1.3 Statement of Reseach Problem
It has been reported that most bacteria are resistant to currently used antimicrobial agents (Truiti et al., 2003). Also the severe side effects of most antimicrobial agents have necessitated the search for new antimicrobial with little or no side effect. This phenomenon of increased drug resistance, combined with the multiplicity of side effects caused by existing agents and the emergence of diseases for which no treatment yet exists, makes the search for new antimicrobial agents a highly relevant and important subject for research. For centuries, plants have been used in the traditional treatment of microbial infections. This assembly of knowledge by indigenous peoples about plants and their products continue to play an essential role in health care of a great proportion of the population (Iwu et al., 1999). Traditionally Commiphora mollis has been used in the treatment of fever infection, malaria, typhoid and cancer, oxidant, ulcer, rheumatic condition. The resin is applied topically to aid wound healing. For this reason it was concluded to screen and chemically characterized the stem-bark of this important medicinal plant.
1.4 Justification
Traditionally Commiphora mollis has been claimed to have medicinal properties which include, treatment of fever (malaria and typhoid), wound healing, cancer, ulcer and rheumatic condition.

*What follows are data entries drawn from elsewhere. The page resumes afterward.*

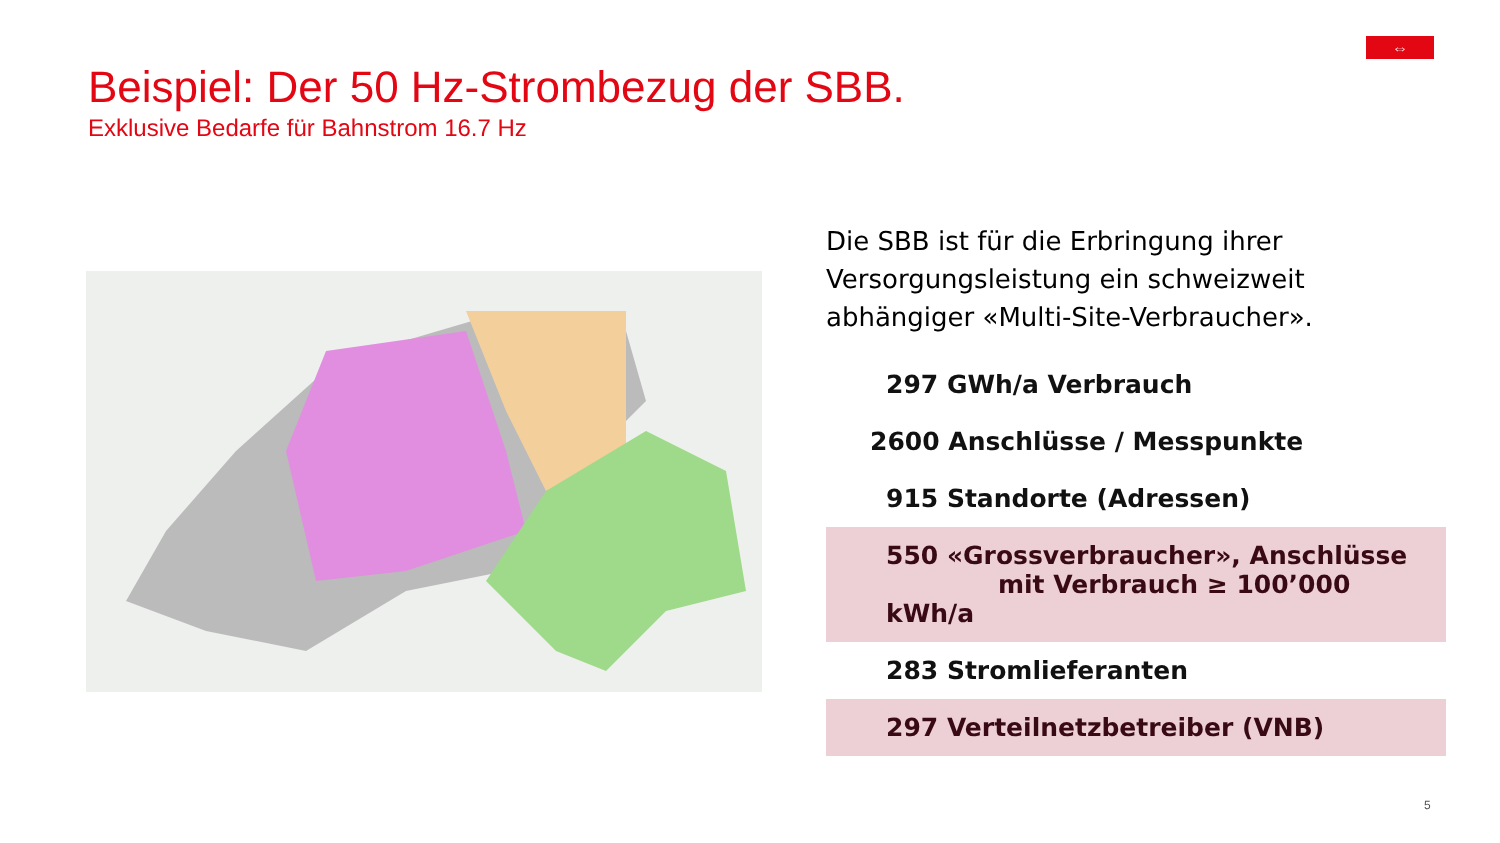⇔
Beispiel: Der 50 Hz-Strombezug der SBB.
Exklusive Bedarfe für Bahnstrom 16.7 Hz
Die SBB ist für die Erbringung ihrer Versorgungsleistung ein schweizweit abhängiger «Multi-Site-Verbraucher».
297 GWh/a Verbrauch
2600 Anschlüsse / Messpunkte
915 Standorte (Adressen)
550 «Grossverbraucher», Anschlüsse
mit Verbrauch ≥ 100’000 kWh/a
283 Stromlieferanten
297 Verteilnetzbetreiber (VNB)
5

Despite this, literature survey showed that no work has been carried out on the phytochemical analysis and pharmacological activities of the Commiphora mollis. For this purpose, such studies were initiated as a basis for scientific verification regarding the traditional use of Commiphora mollis.
1.5 Aim of the Study
The aim of this reseach work is to carry out phytochemical studies of the stem bark of Commiphora mollis and justify the ethnomedicinal claims of the use of the plant in the treatment of antimicrobial infection.
1.6 Objective of the Study
The Objectives of this study is to:
- Carry out pyhtochemicals screening of the stem-bark of Commiphora mollis
- Isolate some of the bioactive compounds present in the stem-bark of Commiphora mollis
- Elucidate the structure of the compounds isolated from the stem-bark of Commiphora mollis
- Validate the medicinal use of the stem-bark of the plant to treat infectious diseases.
1.7 Research Hypothesis
The stem-bark of Commiphora mollis contains phytochemical constituents with antimicrobial activities.